Day 13: Fourth of July at the Beach!

I started the day early than the rest of the family getting in a real run outside in Salisbury! No treadmills here – just me, the cobblestones, cathedral and churches (I have never seen so many churches in one place!) I also passed a school where William Golding used to be headmaster – a tidbit most likely not found in the guidebooks. Then we had a lovely breakfast (Frank’s inability to properly operate a french press notwithstanding) and then packed up to be on the move again. We decided against a return trip to Stonehenge even though we knew when it opened (9 a.m.) but mostly because it was going to cost us more than 15 pounds to “get in” – which in this case means that we could get closer to the big rocks. Not that I’m cheap but $30 to move 10 feet closer to large rocks didn’t seem like a good investment so we decided to pass.

A short hour or so later finds us in Weymouth on the Dorset coast in southern England. We find the B&B no problem this time thanks to the detailed map we bought in Salisbury! We checked in and parked the car before doing what all red-blooded Americans do on the 4th of
July – go to the beach! Except this beach is on the English Channel, has more rocks than sand and is bloody cold with temperatures in the mid-60’s and 30 mph winds! But the English will take their seaside holidays so there was an assortment of people “enjoying” the fresh air: from the young couples with babies and small children who were “playing” on the beach to the determined couples wandering around in shorts and tank tops even though their lips were blue to the little old ladies with their anoracks and walking sticks. Quite the assortment! There was even a large bunch of crazy teenage-types swimming in the sea! (Duncan was particularly uninterested in joining them.)

Regardless, we found Weymouth to be a lovely little town. (Although there seems to be an anstounding number of old folks homes. Do they come here on holiday and never leave?) There is a cute harbor where ships come in from the Channel Islands and France and lots of interesting shops and cafes. We wandered around for quite a while before having lunch in a little tea shop with a Winnie-the-Pooh theme (gotta love ham, cheese and pineapple toasties!) then wandered across the harbor bridge to explore the point where there’s an old Army fort. The views were unbelievable – the water was a brilliant aqua similar to what we have seen in the Carribean (but under much better climate conditions) and the Dorset coat is startling. It’s called the Jurassic coast because some of the rock faces are exposing rocks from the Jurassic and Cretaceous period.
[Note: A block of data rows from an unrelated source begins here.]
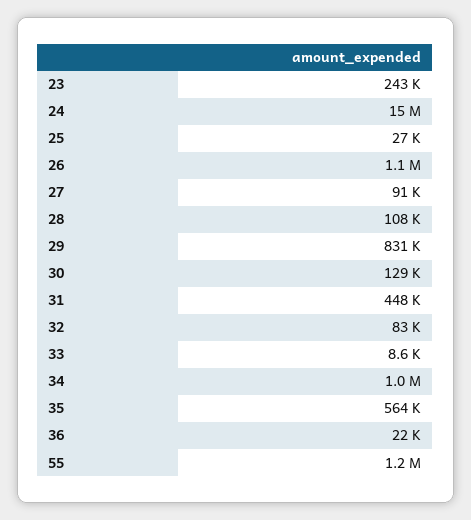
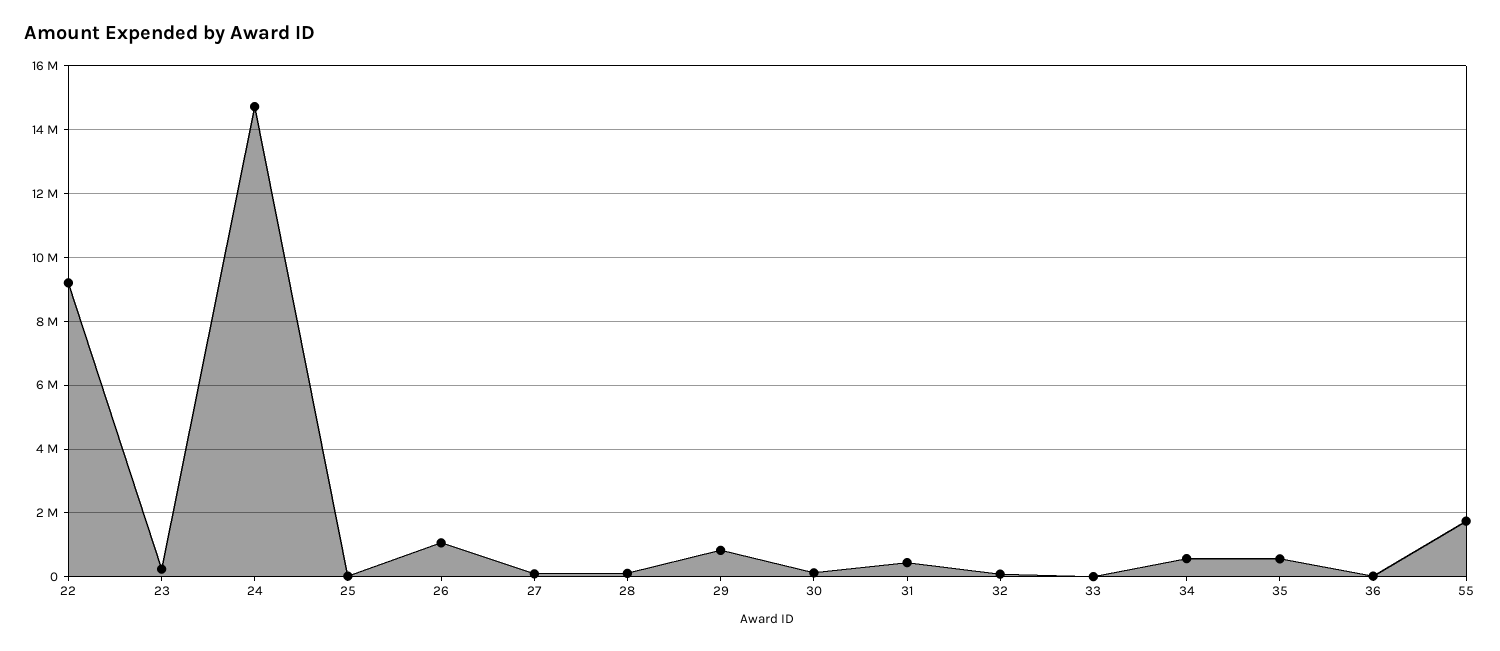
34: 1000000 -> 600000
55: 1200000 -> 1800000
22: none -> 9200000

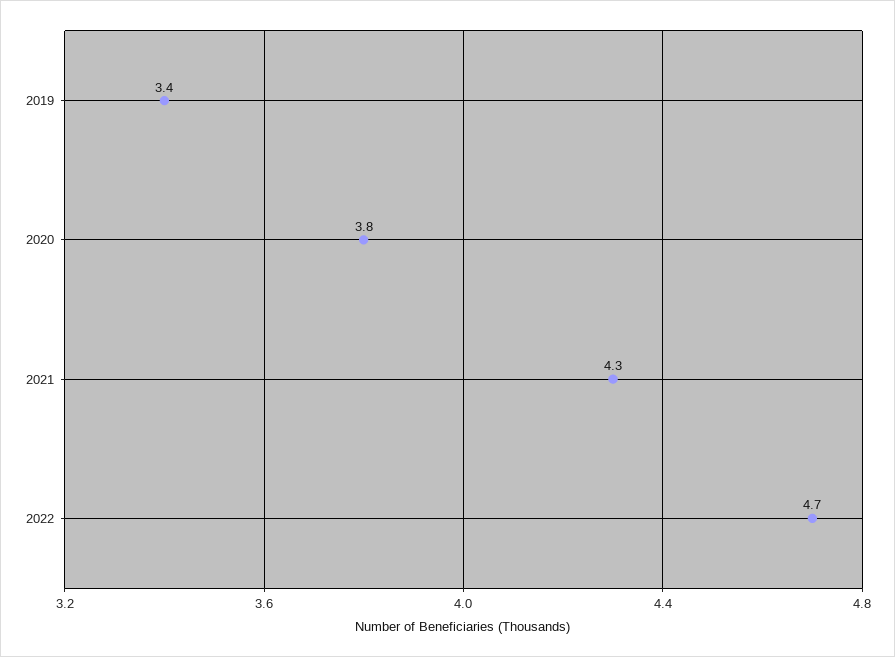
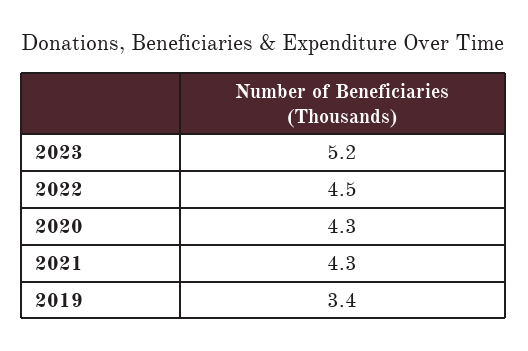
2020: 3.8 -> 4.3
2022: 4.7 -> 4.5
2023: none -> 5.2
After much wandering, shopping and sight seeing, we headed out in the car to explore the coast and headed west along a windy two lane road toward Lyme Regis (where Jane Austen used to go on holiday, BTW) to see what we could see. This is apparently Thomas Hardy country as we passed a sign pointing us toward his monument and I saw at least one pub called the “Durbeyfields”. We wound up on the coast beneath soaring cliffs with more spectacular views which we enjoyed in 40-50 mph wind gusts (not kidding!). This made us very hungry so we headed back along the coast to the King’s Arms where we had a lovely bar supper with wonderful real ale and cask cider. Back to the B&B to see what else was new in the world of terrorism before heading to bed.

/san/

[Pedometer: 20,900 steps or about 10 miles. We should get extra credit though for spending most of the time walking into the wind!]